Olympic men’s semifinals lack U.S. and Canada for 1st time since 2006
Just because NHL players weren’t at the Olympics doesn’t mean the United States or Canada had lower expectations.
After rolling through the preliminary round undefeated, the young Americans looked capable of winning the country’s first Olympic gold medal in men’s hockey since 1980. Even though the Canadians were not nearly as convincing, simply being Canada was enough to think they could go all the way.
“Part of wearing this jersey is winning,” Canada goaltender Matt Tompkins said after a 2-0 loss to Sweden in the quarterfinals. “Came here to win a gold medal and anything less than that (is) not what we were hoping for.”
Certainly North American TV executives weren’t hoping for this either: the first men’s hockey semifinals at the Olympics without the U.S. or Canada since 2006. It’s a massive disappointment for each team, especially because the tournament took place on the smaller, NHL-sized ice that’s more tailored to a North American style.
Canada was looking to improve on the bronze it won in Pyeongchang four years ago, when NHL players did not participate for the first time since 1998. The U.S. was so dominant early that the unexpected end in a quarterfinal loss to Slovakia in a shootout stung harder.
“It’s a tough pill to swallow, it really is, just losing in any fashion,” U.S. coach David Quinn said. “We just felt so good about the direction of our team and the way we were playing.”
They’re now done playing, leaving three of the same semifinalists from 16 years ago in Sweden, Finland and the Russians. Slovakia is the newcomer, coached by Canada-born Craig Ramsay and set to play for the chance at the first Olympic hockey medal since the breakup of Czechoslovakia.
“We are happy with the quality — really good games,” International Ice Hockey Federation council vice president Petr Briza said Thursday. “We had some surprises. I think any hockey tournament needs some good surprises, so congratulations to Slovakia (on making) the semifinals.”
Ramsay’s team is on the verge of its own “Miracle On Ice” — zázrak na ľade in Slovak — thanks to the 70-year-old hockey lifer running the show behind the bench and 17-year-old star Juraj Slafkovsky leading the tournament in goals with five.
Slafkovsky was 6 the last time Slovakia reached the semifinals, back in 2010. He tried to watch, but he had to go to kindergarten.
Ramsay had already played 14 NHL seasons, spent almost two decades as an assistant and won the Stanley Cup with the Tampa Bay Lightning.
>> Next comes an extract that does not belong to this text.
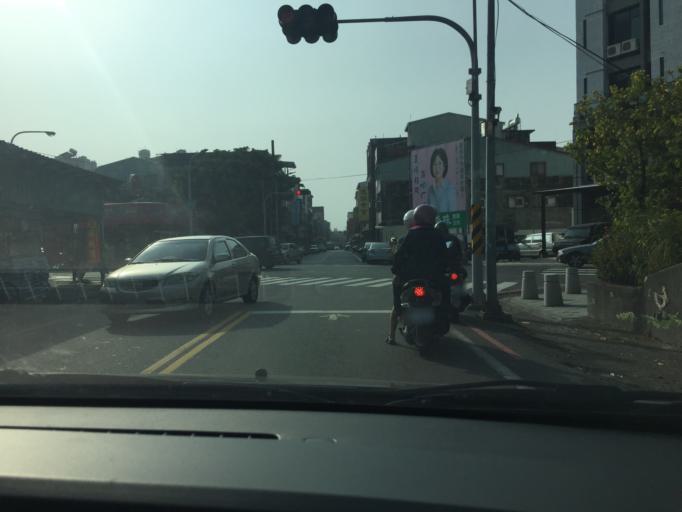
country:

Of course Slafkovsky, whom Ramsay has entrusted with ice time in all situations despite being the youngest player in the tournament, scored in the upset of the U.S to help Slovakia advance.
“It feels amazing,” Slafkovsky said. “It happened last time 12 years ago and now again. I can’t wait to play in the semifinals.”
Slovakia faces second-seeded Finland, which is unbeaten in four games and has outscored opponents 18-7. The team is starting to play hallmark Finnish defensive hockey.
“We are confident, and we try to improve all the time,” said alternate captain Marko Attila, who has two goals in three games since spending six days in isolation. “I think if you want to win something here in this kind of tournament, you have to have good defense.”
Defense by Sweden, which faces the Russians in the other semifinal, is a big reason Canada is out of the Olympics. Different from the U.S., which led Slovakia for half of regulation before giving up a bad bounce in the final minute and was knocked out in a five-round shootout, Canada was shut out by the Swedes and struggled to find its game.
“Too many shifts where we were trying to just survive,” defenseman Maxim Noreau said. “Wasn’t consistent enough.”
That inconsistency was enough to create the kind of early exit Canada is not used to at the Olympics. As forward Eric O’Dell said, Canada is “expected to win all the time.”
“We came here to win the gold medal,” Tomkins said. “Anything short of a gold medal is disappointing for us.”